Above all, there are outbreaks of decidedly unEnglish nudity and hedonistic dancing, whether to Fairport Convention’s electric jigs, or to the 4/4 power stomp of Traffic’s ‘Gimme Some Lovin’’, or the shamanistic space ritual of Hawkwind.You can see those photographs on the UK Rock Festival site's pages for Glastonbury 1971.
And you can also watch Traffic in my video. The crowd includes a kooky chick with a piece of pink plastic and the celebrity drug dealer Howard Marks.
This is the larger version of Traffic that toured in their later days. The bands includes Leicester's Rick Grech on bass and founding member Dave Mason on guitar.

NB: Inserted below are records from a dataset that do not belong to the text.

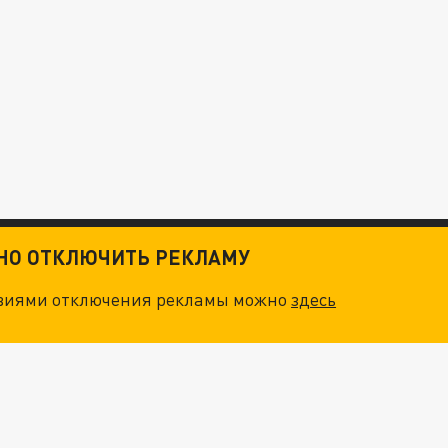
ТНО ОТКЛЮЧИТЬ РЕКЛАМУ
овиями отключения рекламы можно
здесь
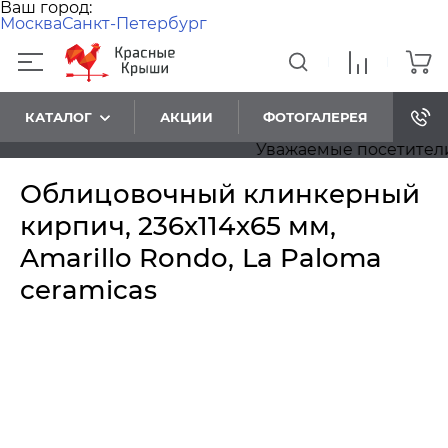
Ваш город:
Москва
Санкт-Петербург
КАТАЛОГ
АКЦИИ
ФОТОГАЛЕРЕЯ
Уважаемые посетители! П
Облицовочный клинкерный
кирпич, 236х114х65 мм,
Amarillo Rondo, La Paloma
ceramicas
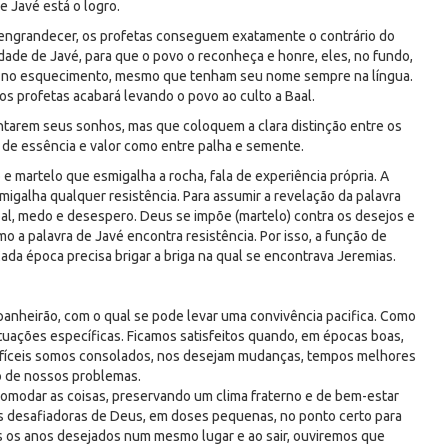
 Javé está o logro.
 engrandecer, os profetas conseguem exatamente o contrário do
rdade de Javé, para que o povo o reconheça e honre, eles, no fundo,
ai no esquecimento, mesmo que tenham seu nome sempre na língua.
os profetas acabará levando o povo ao culto a Baal.
contarem seus sonhos, mas que coloquem a clara distinção entre os
 de essência e valor como entre palha e semente.
e martelo que esmigalha a rocha, fala de experiência própria. A
migalha qualquer resistência. Para assumir a revelação da palavra
l, medo e desespero. Deus se impõe (martelo) contra os desejos e
a palavra de Javé encontra resistência. Por isso, a função de
da época precisa brigar a briga na qual se encontrava Jeremias.
nheirão, com o qual se pode levar uma convivência pacifica. Como
tuações específicas. Ficamos satisfeitos quando, em épocas boas,
difíceis somos consolados, nos desejam mudanças, tempos melhores
o de nossos problemas.
comodar as coisas, preservando um clima fraterno e de bem-estar
s desafiadoras de Deus, em doses pequenas, no ponto certo para
os anos desejados num mesmo lugar e ao sair, ouviremos que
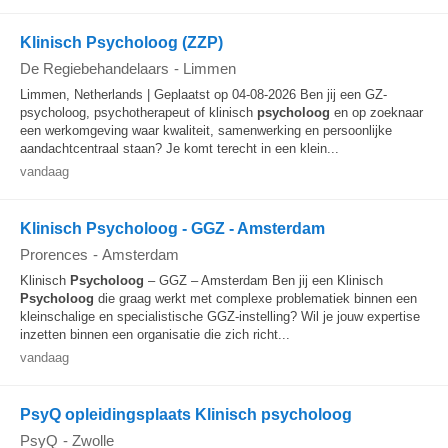
Klinisch Psycholoog (ZZP)
De Regiebehandelaars
-
Limmen
Limmen, Netherlands | Geplaatst op 04-08-2026 Ben jij een GZ-
psycholoog, psychotherapeut of klinisch
psycholoog
en op zoeknaar
een werkomgeving waar kwaliteit, samenwerking en persoonlijke
aandachtcentraal staan? Je komt terecht in een klein...
vandaag
Klinisch Psycholoog - GGZ - Amsterdam
Prorences
-
Amsterdam
Klinisch
Psycholoog
– GGZ – Amsterdam Ben jij een Klinisch
Psycholoog
die graag werkt met complexe problematiek binnen een
kleinschalige en specialistische GGZ-instelling? Wil je jouw expertise
inzetten binnen een organisatie die zich richt...
vandaag
PsyQ opleidingsplaats Klinisch psycholoog
PsyQ
-
Zwolle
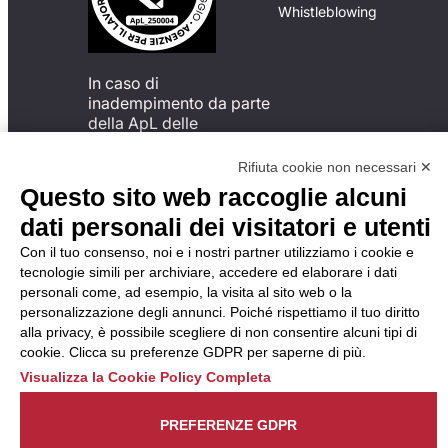
Whistleblowing
In caso di
inadempimento da parte
della ApL delle
disposizioni
del Codice di Condotta, è
Rifiuta cookie non necessari ✕
possibile presentare un
Questo sito web raccoglie alcuni
reclamo
dati personali dei visitatori e utenti
all’Organismo di
Monitoraggio utilizzando
Con il tuo consenso, noi e i nostri partner utilizziamo i cookie e
una delle modalità
tecnologie simili per archiviare, accedere ed elaborare i dati
descritte al seguente
personali come, ad esempio, la visita al sito web o la
indirizzo web
personalizzazione degli annunci. Poiché rispettiamo il tuo diritto
https://odm-
alla privacy, è possibile scegliere di non consentire alcuni tipi di
agenzielavoro.it/reclami/
.
cookie. Clicca su preferenze GDPR per saperne di più.
Visualizza la Cookie Policy Completa
PREFERENZE GDPR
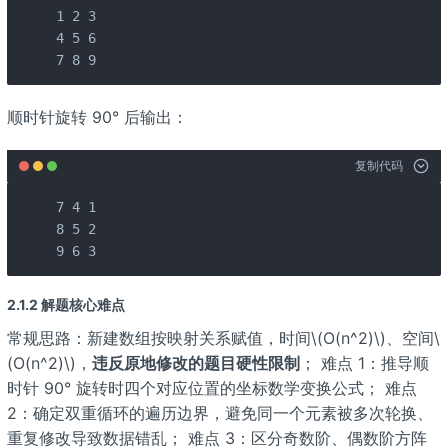
1 2 3

4 5 6

7 8 9
顺时针旋转 90° 后输出：
复制代码
7 4 1

8 5 2

9 6 3
2.1.2 解题核心难点
常规思路：新建数组按映射关系赋值，时间\(O(n^2)\)、空间\
(O(n^2)\)，
违反原地修改的题目硬性限制
； 难点 1：推导顺
时针 90° 旋转时四个对应位置的坐标数学变换公式； 难点
2：确定双重循环的遍历边界，避免同一个元素被多次轮换、
重复修改导致数据错乱； 难点 3：区分奇数阶、偶数阶方阵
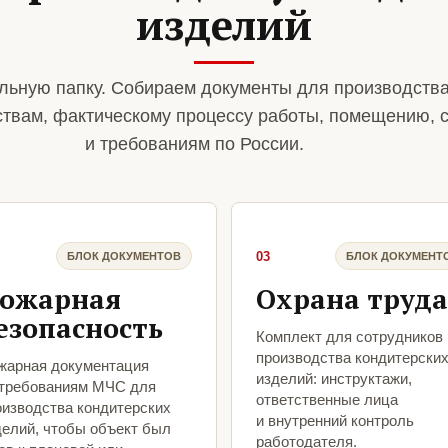
изделий
льную папку. Собираем документы для производства
ствам, фактическому процессу работы, помещению, 
и требованиям по России.
03
БЛОК ДОКУМЕНТОВ
БЛОК ДОКУМЕНТ
ожарная
Охрана труда
езопасность
Комплект для сотрудников
производства кондитерски
жарная документация
изделий: инструктажи,
 требованиям МЧС для
ответственные лица
оизводства кондитерских
и внутренний контроль
делий, чтобы объект был
работодателя.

Mason was thrown out of the band by Steve Winwood and Jim Capaldi for writing "Hole in my Shoe", but made intermittent returns, He does not seem to be enjoying himself much here and these days tends to appear as the black-hatted bad fairy in films about Steve Winwood.
Thanks for this, Jonathan!
ReplyDeleteThis is still one of my favourite tunes - a local German band called "Ernest and the Hemingways" still plays it regularly. They consist of amateurs but have been playing for 40 years now:
http://www.ernesthome.de/MainMenue/002.htm
I hope you don't mind me linking this again to the Steve Winwood fan page on facebook as I did before.
Btw I think the song was called hole in my shoe ...
Wolfi
ReplyDeleteYes, you are welcome to link to it and many thanks for the correction.
I think it was House for Everyone that Jim Capaldi hated the most.
Happy memories ! I parked the car on a grass verge ... when I returned a few days later there was no sign of the car ! Some consternation until a villager informed us that the police had move (towed?) all cars into a field and there it was. Quite symbolic of the whole time: no hassle.
ReplyDeleteHaving been to school nearby it all seemed familiar and 'natural'. Off course it wasn't. We were all just totally mad and in a state of mass delusion.
The black and white images are evocative.